Ever since a young age I’ve had a passion for baking. My earliest memory was helping my grandmother create many wonderful desserts and treats for all the family to share, from traditional Welsh cakes to vibrant ginger Jamaican cakes. These memories have stayed with me through my adolescence and my erg for baking grew stronger and stronger as the years passed.
Baking has become not only a passion of mine but also a hobby. I wanted to incorporate my love for baking as well as the enjoyment I received when I travelled in my teenage years.
With this in mind I decided to create a 5 day blog, creating traditional dessert recipes from 5 of my favourite places I’ve visited along my journey. I will proved a step by step account on how to create these fantastic mouth watering desserts.
DAY 1
Chinese almond cookies
Chinese almond cookies are a popular treat at Chinese bakeries. Families will often make these delightfully cookies during Chinese New Year and other special holidays. They are often seen as a sigh of good luck.
Serve these traditional cookies with a nice hot cup of Green or Oolong tea.
Ingredients
• 1 cup (1/2 lb.) butter, at room temperature
• 1 cup sugar
• 1 large egg
• 1/2 teaspoon almond extract
• 2 1/2 cups all-purpose flour
• 1 teaspoon baking powder
• 1 large egg yolk
• 1 tablespoon milk
• 1/3 cup blanched whole almonds
• 2 tablespoons sesame seeds
Preparation method
• In a large bowl, with an electric mixer on medium speed, beat butter and sugar until smooth. Add whole egg and almond extract and beat until well blended. Stir or beat in flour and baking powder until well blended. Cover bowl and chill until dough is firm, about 1 hour.
• 2. Shape dough into 1-inch balls, flatten each slightly, and place each about 1 inch apart on buttered or cooking parchment-lined 12- by 15-inch baking sheets.
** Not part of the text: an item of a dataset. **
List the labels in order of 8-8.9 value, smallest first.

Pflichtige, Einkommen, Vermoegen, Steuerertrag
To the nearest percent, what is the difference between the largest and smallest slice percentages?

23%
• 3. In a small bowl, beat egg yolk with milk to blend. Brush cookies lightly with egg mixture; discard any remaining. Press an almond into the center of each cookie and sprinkle each with about 1/8 teaspoon sesame seeds.
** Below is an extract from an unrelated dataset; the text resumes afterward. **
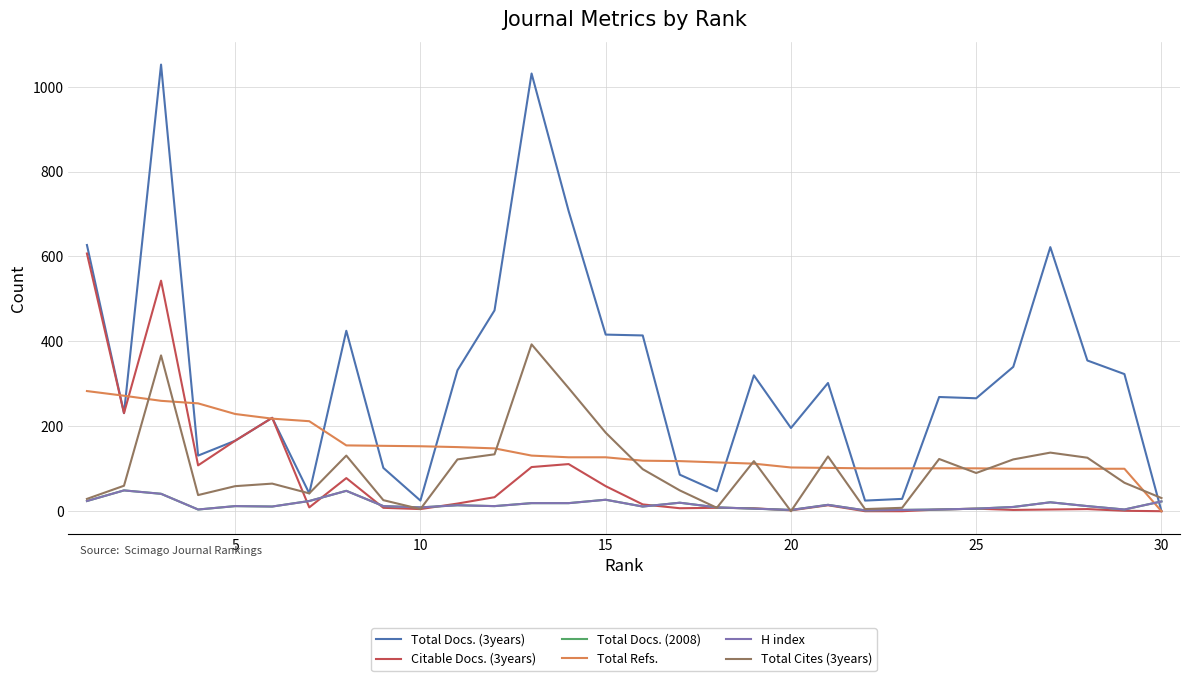

Does the chart display data point markers on the line(s)?

No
• 4. Bake cookies in a 325° oven until lightly browned, 15 to 20 minutes; if baking more than one pan at a time, switch pan positions halfway through baking. Let cookies cool on sheets for 5 minutes, then use a wide spatula to transfer to racks to cool completely.
These cookie are a fantastic family favourite and are guaranteed to go down a treat.